Jaren: Koudbloedige dieren kunnen worden gedefinieerd als dieren die hun interne temperatuur niet kunnen reguleren als reactie op veranderingen in hun omgeving. Ze kunnen extreme temperatuuromstandigheden niet overleven.
Vraag 2. Hoe passen koudbloedige en warmbloedige dieren zich aan hun omgeving aan?
Jaren: Ze genereren gemakkelijk warmte in het lichaam. Koudbloedige dieren kunnen extreme temperaturen en omstandigheden niet overleven. Warmbloedige dieren passen zich snel aan alle omgevingsomstandigheden en temperaturen aan. Ze zijn vooral afhankelijk van direct zonlicht en de warmte van hun omgeving.
Q3. Waarom evolueren dieren om warmbloedig te worden?
Jaren: Dit zorgt voor een constantere lichaamstemperatuur bij schommelingen in de buitentemperatuur. Het vergt meer energie, maar het zorgt ervoor dat het dier zich 's nachts en in de kou kan bewegen, wat koudbloedige dieren niet kunnen.

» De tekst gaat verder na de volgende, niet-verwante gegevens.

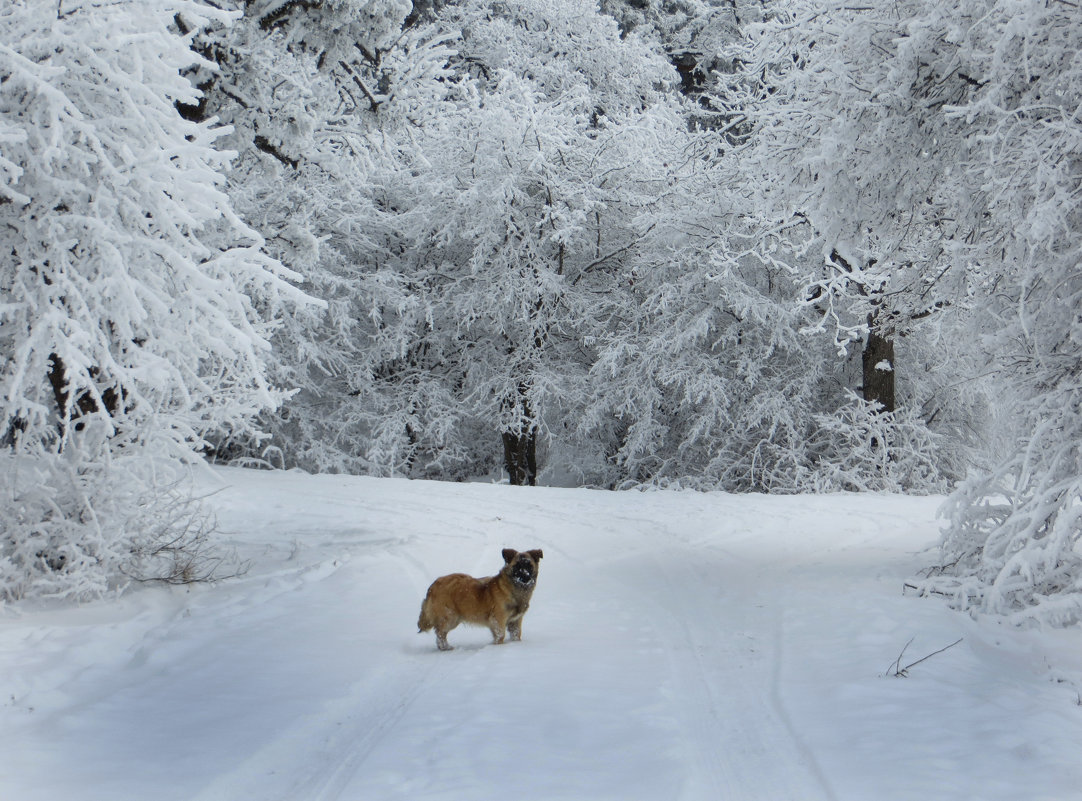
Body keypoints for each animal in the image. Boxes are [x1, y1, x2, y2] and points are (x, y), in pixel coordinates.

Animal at [417, 547, 545, 653]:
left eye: (529, 566)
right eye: (517, 566)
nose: (525, 577)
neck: (514, 589)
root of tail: (433, 586)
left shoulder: (515, 621)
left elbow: (516, 635)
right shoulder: (498, 620)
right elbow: (500, 636)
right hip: (450, 618)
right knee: (440, 633)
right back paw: (446, 648)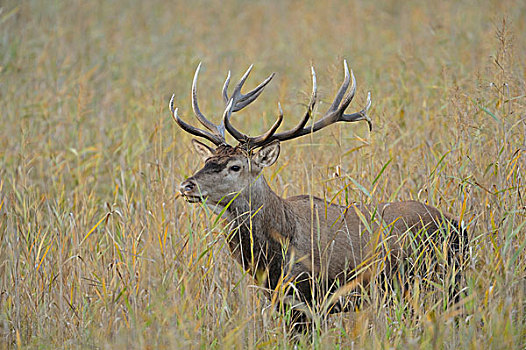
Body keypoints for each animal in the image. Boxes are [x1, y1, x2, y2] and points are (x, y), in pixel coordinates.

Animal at [170, 60, 470, 334]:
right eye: (208, 160)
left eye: (235, 166)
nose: (186, 185)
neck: (276, 250)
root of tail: (460, 227)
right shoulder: (280, 299)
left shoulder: (313, 296)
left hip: (440, 279)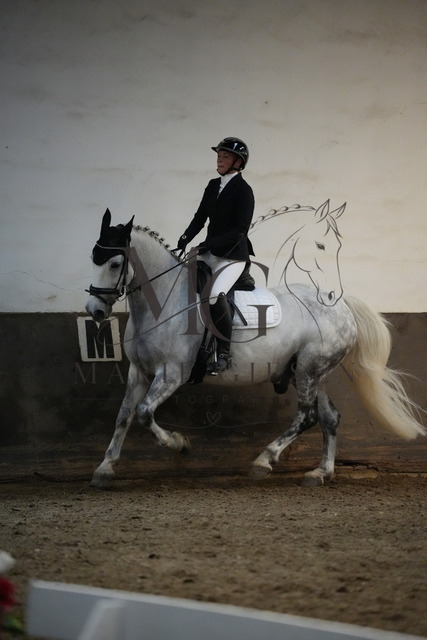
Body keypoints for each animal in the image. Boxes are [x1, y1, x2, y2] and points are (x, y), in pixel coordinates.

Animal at [85, 203, 425, 488]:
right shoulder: (138, 372)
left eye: (115, 263)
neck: (163, 301)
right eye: (93, 259)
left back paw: (264, 461)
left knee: (307, 417)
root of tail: (340, 304)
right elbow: (124, 415)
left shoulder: (170, 374)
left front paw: (180, 444)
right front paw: (105, 468)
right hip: (308, 372)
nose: (95, 311)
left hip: (309, 370)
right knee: (329, 418)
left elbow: (144, 414)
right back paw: (320, 472)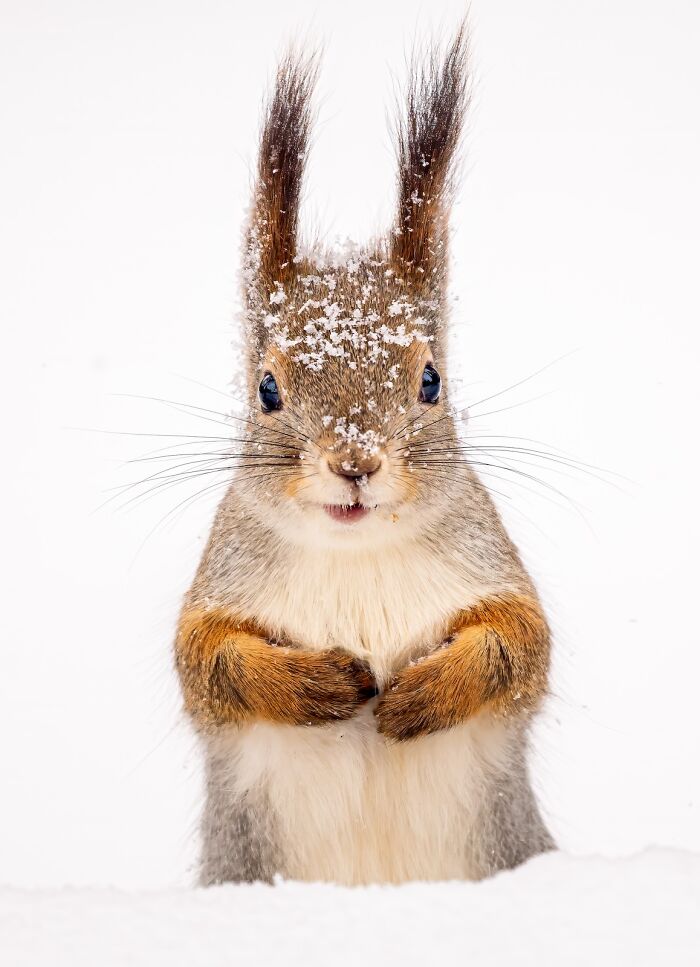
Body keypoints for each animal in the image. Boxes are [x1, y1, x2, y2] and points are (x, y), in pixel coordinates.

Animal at [175, 25, 554, 885]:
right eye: (267, 388)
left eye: (431, 380)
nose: (355, 464)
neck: (356, 555)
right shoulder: (220, 580)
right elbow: (208, 661)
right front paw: (314, 684)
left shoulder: (493, 563)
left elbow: (520, 646)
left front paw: (424, 692)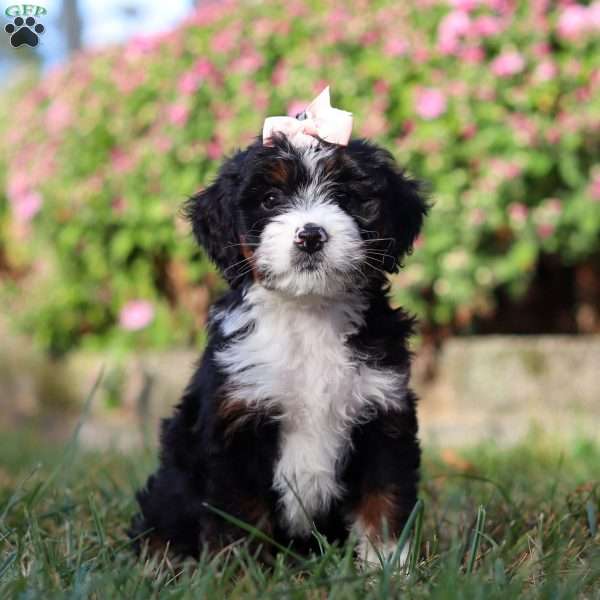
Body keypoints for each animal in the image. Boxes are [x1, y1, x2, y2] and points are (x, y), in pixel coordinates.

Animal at [132, 129, 426, 564]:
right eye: (271, 199)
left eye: (345, 196)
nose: (311, 236)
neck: (307, 313)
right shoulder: (236, 427)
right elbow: (239, 516)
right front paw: (239, 571)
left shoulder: (383, 417)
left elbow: (383, 502)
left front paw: (389, 567)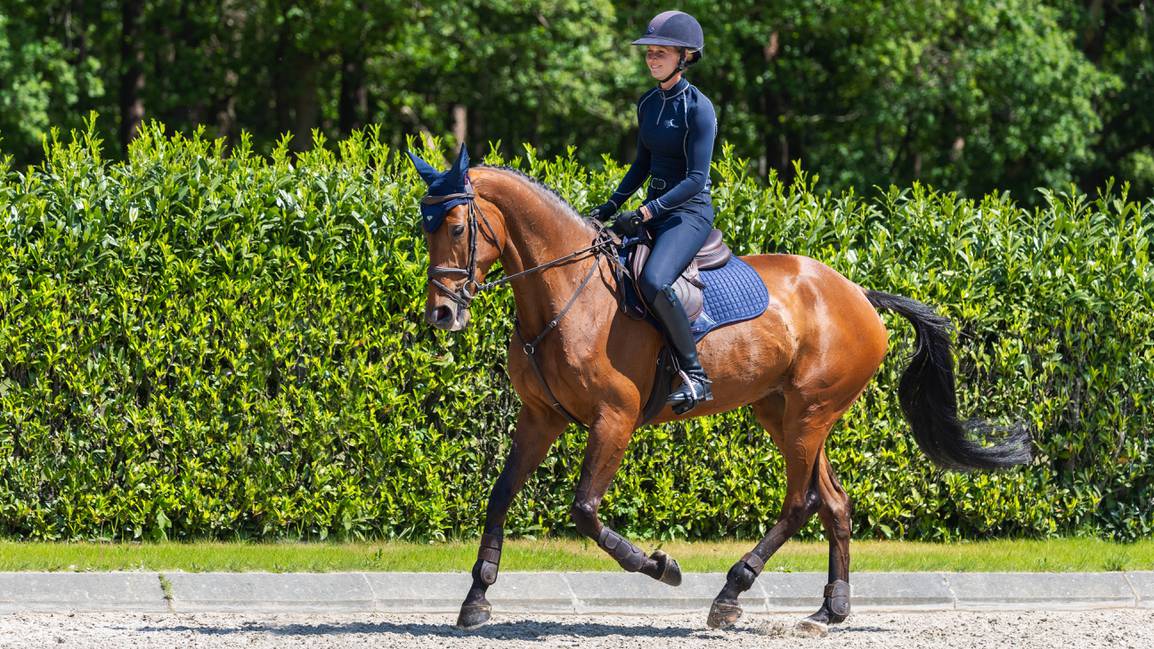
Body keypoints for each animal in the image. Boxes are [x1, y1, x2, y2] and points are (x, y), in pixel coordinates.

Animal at [410, 146, 1033, 628]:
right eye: (425, 229)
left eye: (459, 228)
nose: (441, 314)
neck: (565, 293)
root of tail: (859, 294)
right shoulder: (542, 416)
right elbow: (500, 495)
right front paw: (475, 600)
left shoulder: (614, 419)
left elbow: (585, 510)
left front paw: (661, 567)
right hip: (784, 413)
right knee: (834, 501)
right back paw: (829, 610)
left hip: (809, 413)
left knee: (801, 502)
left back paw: (731, 593)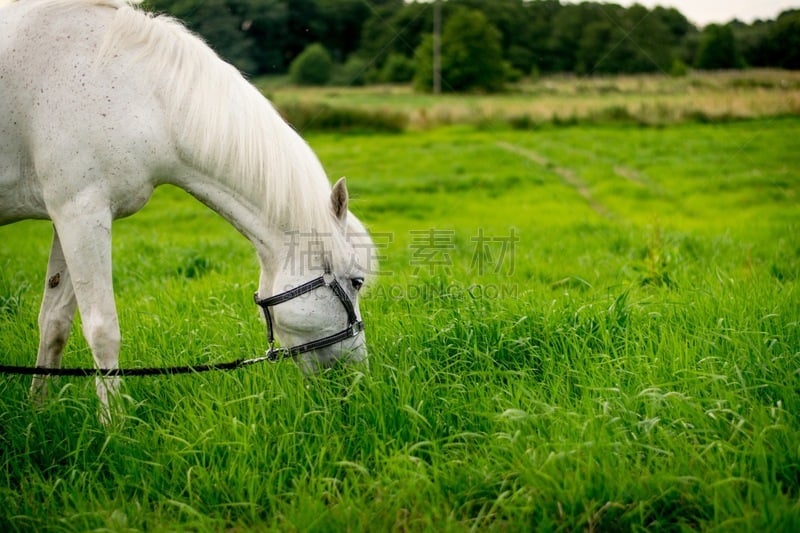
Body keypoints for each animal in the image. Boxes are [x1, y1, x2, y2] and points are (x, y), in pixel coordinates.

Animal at [0, 0, 376, 418]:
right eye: (357, 282)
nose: (355, 382)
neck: (136, 88)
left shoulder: (66, 217)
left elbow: (54, 323)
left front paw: (37, 412)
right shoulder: (81, 212)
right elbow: (102, 330)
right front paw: (113, 425)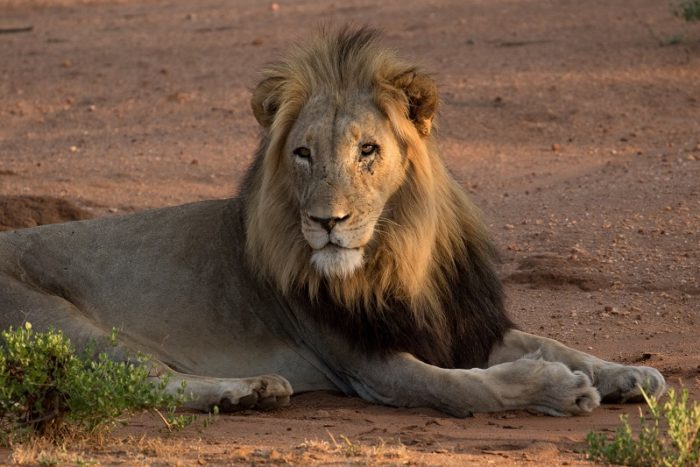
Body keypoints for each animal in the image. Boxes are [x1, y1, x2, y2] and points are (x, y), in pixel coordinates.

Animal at [0, 28, 664, 417]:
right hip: (66, 325)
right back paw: (243, 392)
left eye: (367, 150)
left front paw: (629, 374)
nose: (327, 221)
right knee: (146, 383)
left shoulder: (459, 323)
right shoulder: (366, 365)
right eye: (302, 154)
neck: (400, 258)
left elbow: (555, 341)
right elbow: (467, 387)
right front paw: (560, 388)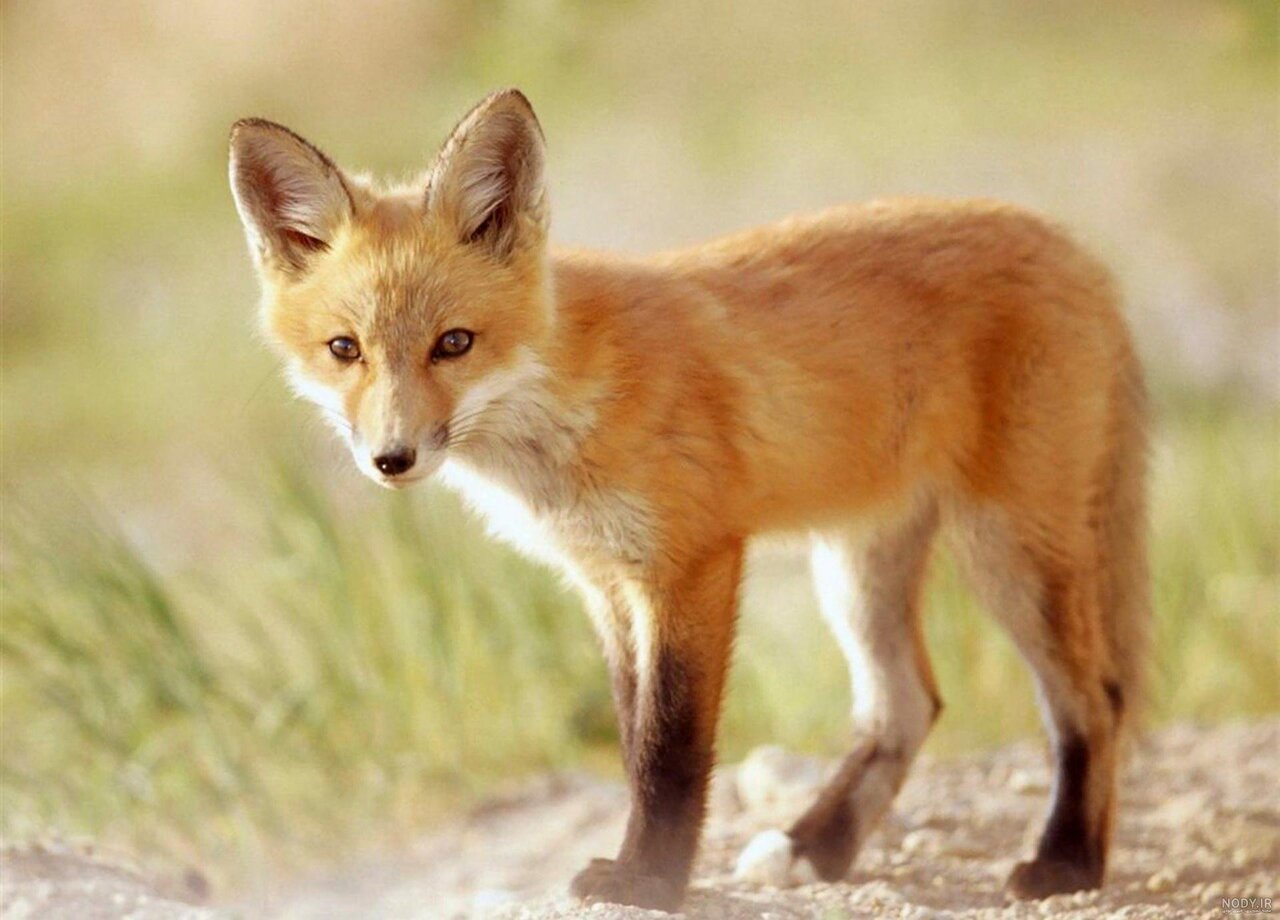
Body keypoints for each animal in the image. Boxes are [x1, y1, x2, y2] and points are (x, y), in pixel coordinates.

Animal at [229, 89, 1149, 912]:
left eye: (453, 344)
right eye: (344, 349)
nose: (392, 458)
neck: (567, 403)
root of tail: (1073, 245)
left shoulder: (692, 562)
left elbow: (670, 749)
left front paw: (649, 883)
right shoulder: (606, 584)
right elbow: (633, 738)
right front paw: (649, 868)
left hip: (1011, 549)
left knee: (1093, 700)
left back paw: (1066, 863)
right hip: (856, 567)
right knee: (907, 707)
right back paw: (817, 848)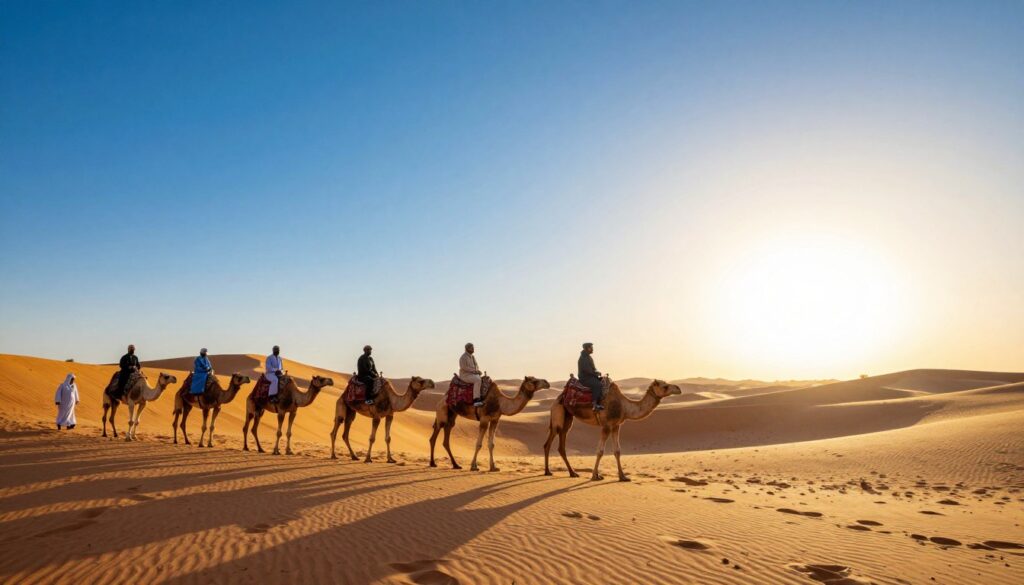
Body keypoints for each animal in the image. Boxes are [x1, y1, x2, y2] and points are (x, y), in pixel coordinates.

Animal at [543, 377, 681, 481]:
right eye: (665, 386)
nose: (678, 389)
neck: (624, 406)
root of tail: (557, 398)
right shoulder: (606, 425)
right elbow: (600, 451)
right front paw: (595, 476)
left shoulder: (616, 425)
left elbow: (617, 451)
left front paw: (623, 476)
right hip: (558, 415)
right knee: (550, 441)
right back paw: (550, 472)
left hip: (567, 418)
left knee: (560, 445)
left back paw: (570, 473)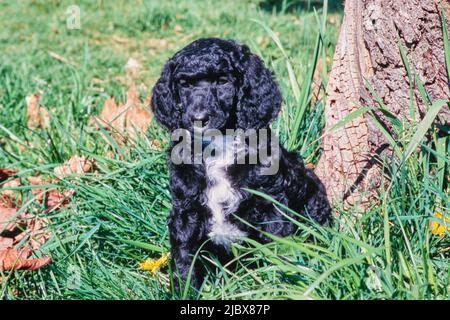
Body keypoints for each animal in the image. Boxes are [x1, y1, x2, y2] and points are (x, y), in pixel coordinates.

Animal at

Q4. Wat is een andere naam voor een warmbloedig dier?
Jaren: Endotherme dieren zijn zogenaamde warmbloedige dieren, dat wil zeggen dieren die ongeacht hun omgeving een constante lichaamstemperatuur behouden. Endothermen omvatten voornamelijk vogels en zoogdieren; Sommige vissen zijn echter ook endotherm.
Vraag 5. Waarom hebben warmbloedige dieren meer energie nodig?
Jaren: Warmbloedige dieren hebben meer energie nodig om hun lichaamstemperatuur op peil te houden dan koudbloedige dieren.